Sebanyak 92 persen penuh sejarah manusia dipenuhi dengan kekerasan. Siapa yang bisa mengendalikan itu? Tidak ada! Tidak mudah bagi kita untuk menjalani hidup di dalam dunia yang bahkan 92 persennya berada di dalam masa-masa yang tidak nyaman dan tidak tenang. Rasul Paulus berkata kepada kita melalui Filipi 4, terutama dalam ayat 4:7, “Aku katakan kepadamu bersukacitalah.” Pada saat ia mengatakan demikian, sebenarnya ia sedang berada di dalam suasana yang secara manusiawi tidak mungkin bersukacita. Paulus sedang mempunyai masalah yang besar karena sedang berada di dalam penjara. Ditambah lagi dengan keadaan jemaatnya yang dilanda perselisihan. Ia juga sedang mempunyai masalah besar karena banyak orang memfitnah dirinya dan menyangsikan pelayanannya. Akan tetapi, ia terus berkata kepada jemaat, “bersukacitalah, bersukacitalah!” dan ia meneruskan dengan berkata, “hendaklah kebaikan hatimu diketahui semua orang”, artinya ia ingin mengajak kita semua agar jangan membalas dendam. Janganlah membalas ketika kita berpikir orang lain menyengsarakan hidup kita dan membuat hidup kita tidak ada damai. Yang terpenting saat dunia berada dalam situasi yang tidak aman dan saat segala sesuatu berjalan di luar dugaan kita, kita harus mengingat apa yang dikatakan oleh Rasul Paulus dalam ayat 7, “Biar damai sejahtera Allah yang melampaui segala akal akan memelihara hati dan pikiranmu di dalam Kristus Yesus.” Ini merupakan sesuatu hal yang tidak biasa karena biasanya kita bisa merasa damai sejahtera jika segala sesuatunya berjalan dengan baik dan lingkungan kita berada di dalam situasi yang menyenangkan. Kita bisa berkata mengalami damai sejahtera ketika semua rencana kita berhasil. Akan tetapi, yang dikatakan oleh Rasul Paulus justru sebaliknya.
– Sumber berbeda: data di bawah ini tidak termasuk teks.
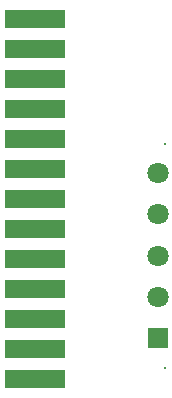
<source format=gts>
G04*
G04 #@! TF.GenerationSoftware,Altium Limited,Altium Designer,20.0.9 (164)*
G04*
G04 Layer_Color=8388736*
%FSLAX25Y25*%
%MOIN*%
G70*
G01*
G75*
%ADD14R,0.20485X0.06312*%
%ADD15R,0.07099X0.07099*%
%ADD16C,0.00800*%
%ADD17C,0.07099*%
D14*
X11100Y124000D02*
D03*
Y114000D02*
D03*
Y104000D02*
D03*
Y94000D02*
D03*
Y84000D02*
D03*
Y74000D02*
D03*
Y64000D02*
D03*
Y54000D02*
D03*
Y44000D02*
D03*
Y34000D02*
D03*
Y24000D02*
D03*
Y14000D02*
D03*
Y4000D02*
D03*
D15*
X52000Y17556D02*
D03*
D16*
X54480Y7714D02*
D03*
Y82517D02*
D03*
D17*
X52000Y31336D02*
D03*
Y45115D02*
D03*
Y58895D02*
D03*
Y72674D02*
D03*
M02*

</source>
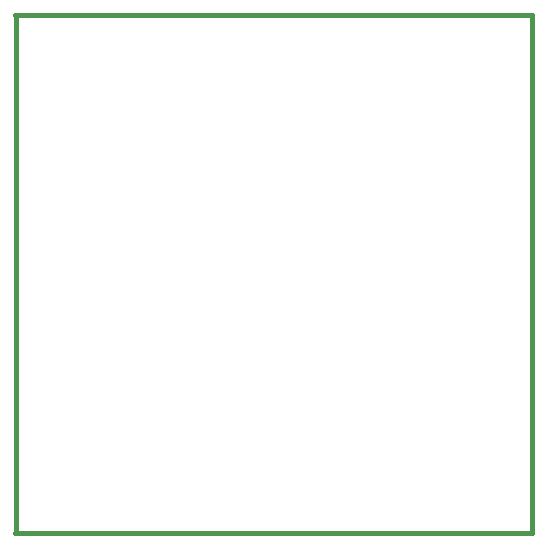
<source format=gbr>
G04 (created by PCBNEW (2012-nov-02)-testing) date Wed 06 Feb 2013 10:53:48 PM EST*
%MOIN*%
G04 Gerber Fmt 3.4, Leading zero omitted, Abs format*
%FSLAX34Y34*%
G01*
G70*
G90*
G04 APERTURE LIST*
%ADD10C,2.3622e-06*%
%ADD11C,0.015*%
G04 APERTURE END LIST*
G54D10*
G54D11*
X67925Y-52975D02*
X67925Y-35755D01*
X85125Y-52975D02*
X85125Y-35755D01*
X67900Y-53000D02*
X85120Y-53000D01*
X67900Y-35750D02*
X85120Y-35750D01*
M02*

</source>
Di dalam situasi ketidaknyamanan dan tidak ada damai sejahtera, biarlah damai sejahtera Allah yang melampaui segala akal memelihara hati dan pikiran kita.
Bagaimana mungkin ini terjadi? Bagaimana mungkin kita diharapkan Tuhan untuk merasa damai sejahtera pada saat kita gelisah dan penuh dengan masalah?
Bagaimana mungkin kita merasa damai sejahtera ketika banyak hal terjadi di hidup ini dan itu terjadi di luar kehendak kita? Saya rasa Paulus juga tidak menyukai apa yang terjadi pada dirinya. Dulu sebelum Paulus bertobat ia mengejar-ngejar murid Tuhan, tetapi setelah ia bertobat justru sebaliknya, ia yang dikejar-kejar. Dulu Paulus menganiaya, sekarang ia yang dianiaya. Dulu Paulus memfitnah orang Kristen, sekarang ia yang difitnah oleh orang lain, bahkan oleh saudara-saudara seiman sendiri. Di dalam situasi seperti itu, Paulus layak untuk mengeluh dan layak untuk marah. Paulus layak untuk menjadi tidak puas dan menyalahkan jemaatnya, menyalahkan dunia, dan bahkan menyalahkan Tuhan. Akan tetapi, Paulus tidak menyalahkan siapa pun. Mengapa? Karena di ayat 7 Paulus mengatakan bahwa damai sejahtera Allah yang melampaui akal pikiran menguasainya. Dengan kata lain, ia ditopang oleh kekuatan yang berasal dari Allah sendiri. Paulus ditopang oleh damai sejahtera Allah yang melampaui segala akal pikiran. Paulus tidak bergantung pada apa yang terjadi di dunia ini, apa yang terjadi di sekelilingnya, tetapi betul-betul bergantung pada anugerah Tuhan yang menopang hidup Paulus.